Masing-masing komponen di atas berkontribusi dalam program keamanan
informasi secara keseluruhan. Keamanan informasi adalah perlindungan informasi
termasuk sistem dan perangkat yang digunakan, menyimpan, dan mengirimkannya
[2]. Keamanan informasi melindungi informasi dari berbagai ancaman untuk
menjamin kelangsungan usaha, meminimalisasi kerusakan akibat terjadinya
ancaman, mempercepat kembalinya investasi dan peluang usaha [3].
5.3.3 Aspek Lain Keamanan Informasi
Keamanan informasi
memiliki beberapa aspek yang harus dipahami untuk dapat diterapkan.

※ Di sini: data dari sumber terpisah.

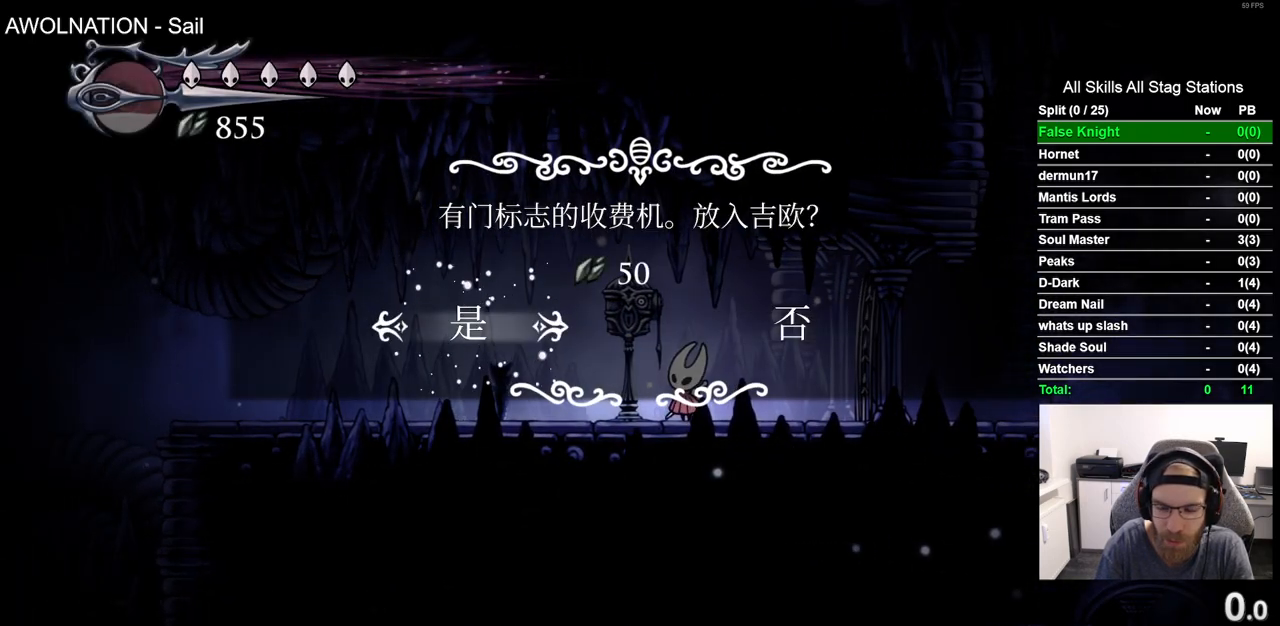
{"buttons": ["DPAD_RIGHT"], "left_stick": "center", "right_stick": "center", "events": []}
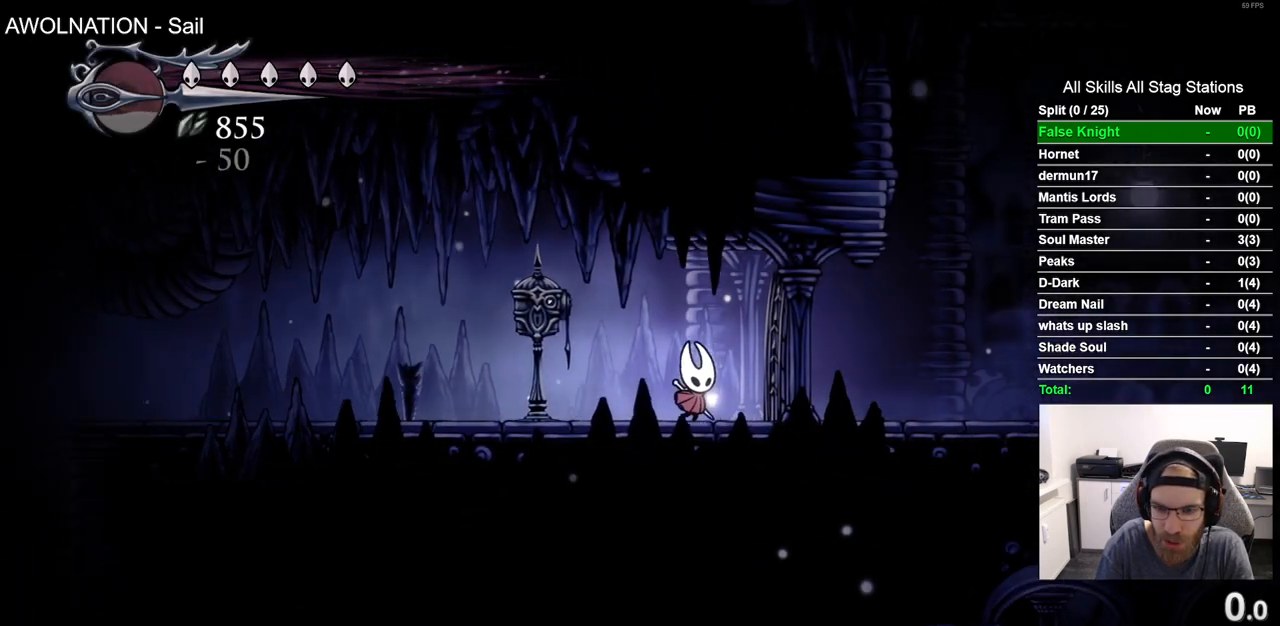
{"buttons": [], "left_stick": "center", "right_stick": "center", "events": [[367, "DPAD_RIGHT", "up"]]}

Beberapa
aspek tersebut, tiga yang pertama disebut C.I.A (Confidentiality, Integrity & Availability) ”triangle model” [Gambar
3.1 Elemen-elemen keamanan informasi], seperti yang diuraikan pada point 3.1
Keamanan Informasi (pembahasan sebelumnya).
Aspek yang lain disebutkan oleh Dr.
Michael E.Whitman dan Herbert J. Mattord dalam bukunya Management Of
Information Security adalah:
·
Privacy
Informasi yang
dikumpulkan, digunakan, dan disimpan oleh organisasi adalah dipergunakan hanya
untuk tujuan tertentu, khusus bagi pemilik data saat informasi ini dikumpulkan.
Privacy menjamin keamanan data bagi
pemilik.
·
Identification
Sistem informasi
memiliki karakteristik identifikasi jika bisa mengenali individu pengguna.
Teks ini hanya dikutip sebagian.